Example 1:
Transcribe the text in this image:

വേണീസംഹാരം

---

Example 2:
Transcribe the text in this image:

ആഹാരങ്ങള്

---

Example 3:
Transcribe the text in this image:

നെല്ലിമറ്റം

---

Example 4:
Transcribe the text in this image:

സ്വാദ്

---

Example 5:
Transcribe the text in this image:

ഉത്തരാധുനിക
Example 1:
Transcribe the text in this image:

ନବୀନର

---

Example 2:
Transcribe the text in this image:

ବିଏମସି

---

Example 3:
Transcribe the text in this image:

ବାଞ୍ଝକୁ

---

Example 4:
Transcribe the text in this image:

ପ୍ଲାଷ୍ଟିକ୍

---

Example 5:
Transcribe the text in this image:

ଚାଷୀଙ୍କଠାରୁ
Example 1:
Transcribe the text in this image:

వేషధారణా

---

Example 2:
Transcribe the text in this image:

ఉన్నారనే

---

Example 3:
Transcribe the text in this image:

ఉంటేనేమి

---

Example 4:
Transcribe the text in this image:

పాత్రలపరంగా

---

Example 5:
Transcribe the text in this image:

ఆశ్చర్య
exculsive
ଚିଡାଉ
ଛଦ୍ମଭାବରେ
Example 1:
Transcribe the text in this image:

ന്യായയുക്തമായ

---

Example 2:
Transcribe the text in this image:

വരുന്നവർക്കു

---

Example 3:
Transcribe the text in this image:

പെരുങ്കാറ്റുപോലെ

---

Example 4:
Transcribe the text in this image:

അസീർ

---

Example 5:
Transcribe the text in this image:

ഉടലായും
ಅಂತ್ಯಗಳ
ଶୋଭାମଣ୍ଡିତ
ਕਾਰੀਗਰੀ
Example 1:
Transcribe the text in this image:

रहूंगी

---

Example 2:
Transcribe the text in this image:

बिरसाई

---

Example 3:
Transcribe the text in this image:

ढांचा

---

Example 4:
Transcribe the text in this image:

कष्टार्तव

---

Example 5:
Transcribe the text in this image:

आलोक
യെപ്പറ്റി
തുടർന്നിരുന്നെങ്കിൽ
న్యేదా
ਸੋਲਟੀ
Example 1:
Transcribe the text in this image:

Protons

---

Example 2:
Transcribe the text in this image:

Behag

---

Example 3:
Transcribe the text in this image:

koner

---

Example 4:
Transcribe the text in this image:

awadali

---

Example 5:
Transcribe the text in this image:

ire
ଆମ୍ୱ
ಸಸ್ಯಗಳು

• _Direction_:
Present all of the data above as a Markdown table with two columns, Row and Word, where each non-blank line gets its own numbered row.

• _Result below_:
| Row | Word |
|---|---|
| 1 | Example 1: |
| 2 | Transcribe the text in this image: |
| 3 | വേണീസംഹാരം |
| 4 | --- |
| 5 | Example 2: |
| 6 | Transcribe the text in this image: |
| 7 | ആഹാരങ്ങള് |
| 8 | --- |
| 9 | Example 3: |
| 10 | Transcribe the text in this image: |
| 11 | നെല്ലിമറ്റം |
| 12 | --- |
| 13 | Example 4: |
| 14 | Transcribe the text in this image: |
| 15 | സ്വാദ് |
| 16 | --- |
| 17 | Example 5: |
| 18 | Transcribe the text in this image: |
| 19 | ഉത്തരാധുനിക |
| 20 | Example 1: |
| 21 | Transcribe the text in this image: |
| 22 | ନବୀନର |
| 23 | --- |
| 24 | Example 2: |
| 25 | Transcribe the text in this image: |
| 26 | ବିଏମସି |
| 27 | --- |
| 28 | Example 3: |
| 29 | Transcribe the text in this image: |
| 30 | ବାଞ୍ଝକୁ |
| 31 | --- |
| 32 | Example 4: |
| 33 | Transcribe the text in this image: |
| 34 | ପ୍ଲାଷ୍ଟିକ୍ |
| 35 | --- |
| 36 | Example 5: |
| 37 | Transcribe the text in this image: |
| 38 | ଚାଷୀଙ୍କଠାରୁ |
| 39 | Example 1: |
| 40 | Transcribe the text in this image: |
| 41 | వేషధారణా |
| 42 | --- |
| 43 | Example 2: |
| 44 | Transcribe the text in this image: |
| 45 | ఉన్నారనే |
| 46 | --- |
| 47 | Example 3: |
| 48 | Transcribe the text in this image: |
| 49 | ఉంటేనేమి |
| 50 | --- |
| 51 | Example 4: |
| 52 | Transcribe the text in this image: |
| 53 | పాత్రలపరంగా |
| 54 | --- |
| 55 | Example 5: |
| 56 | Transcribe the text in this image: |
| 57 | ఆశ్చర్య |
| 58 | exculsive |
| 59 | ଚିଡାଉ |
| 60 | ଛଦ୍ମଭାବରେ |
| 61 | Example 1: |
| 62 | Transcribe the text in this image: |
| 63 | ന്യായയുക്തമായ |
| 64 | --- |
| 65 | Example 2: |
| 66 | Transcribe the text in this image: |
| 67 | വരുന്നവർക്കു |
| 68 | --- |
| 69 | Example 3: |
| 70 | Transcribe the text in this image: |
| 71 | പെരുങ്കാറ്റുപോലെ |
| 72 | --- |
| 73 | Example 4: |
| 74 | Transcribe the text in this image: |
| 75 | അസീർ |
| 76 | --- |
| 77 | Example 5: |
| 78 | Transcribe the text in this image: |
| 79 | ഉടലായും |
| 80 | ಅಂತ್ಯಗಳ |
| 81 | ଶୋଭାମଣ୍ଡିତ |
| 82 | ਕਾਰੀਗਰੀ |
| 83 | Example 1: |
| 84 | Transcribe the text in this image: |
| 85 | रहूंगी |
| 86 | --- |
| 87 | Example 2: |
| 88 | Transcribe the text in this image: |
| 89 | बिरसाई |
| 90 | --- |
| 91 | Example 3: |
| 92 | Transcribe the text in this image: |
| 93 | ढांचा |
| 94 | --- |
| 95 | Example 4: |
| 96 | Transcribe the text in this image: |
| 97 | कष्टार्तव |
| 98 | --- |
| 99 | Example 5: |
| 100 | Transcribe the text in this image: |
| 101 | आलोक |
| 102 | യെപ്പറ്റി |
| 103 | തുടർന്നിരുന്നെങ്കിൽ |
| 104 | న్యేదా |
| 105 | ਸੋਲਟੀ |
| 106 | Example 1: |
| 107 | Transcribe the text in this image: |
| 108 | Protons |
| 109 | --- |
| 110 | Example 2: |
| 111 | Transcribe the text in this image: |
| 112 | Behag |
| 113 | --- |
| 114 | Example 3: |
| 115 | Transcribe the text in this image: |
| 116 | koner |
| 117 | --- |
| 118 | Example 4: |
| 119 | Transcribe the text in this image: |
| 120 | awadali |
| 121 | --- |
| 122 | Example 5: |
| 123 | Transcribe the text in this image: |
| 124 | ire |
| 125 | ଆମ୍ୱ |
| 126 | ಸಸ್ಯಗಳು |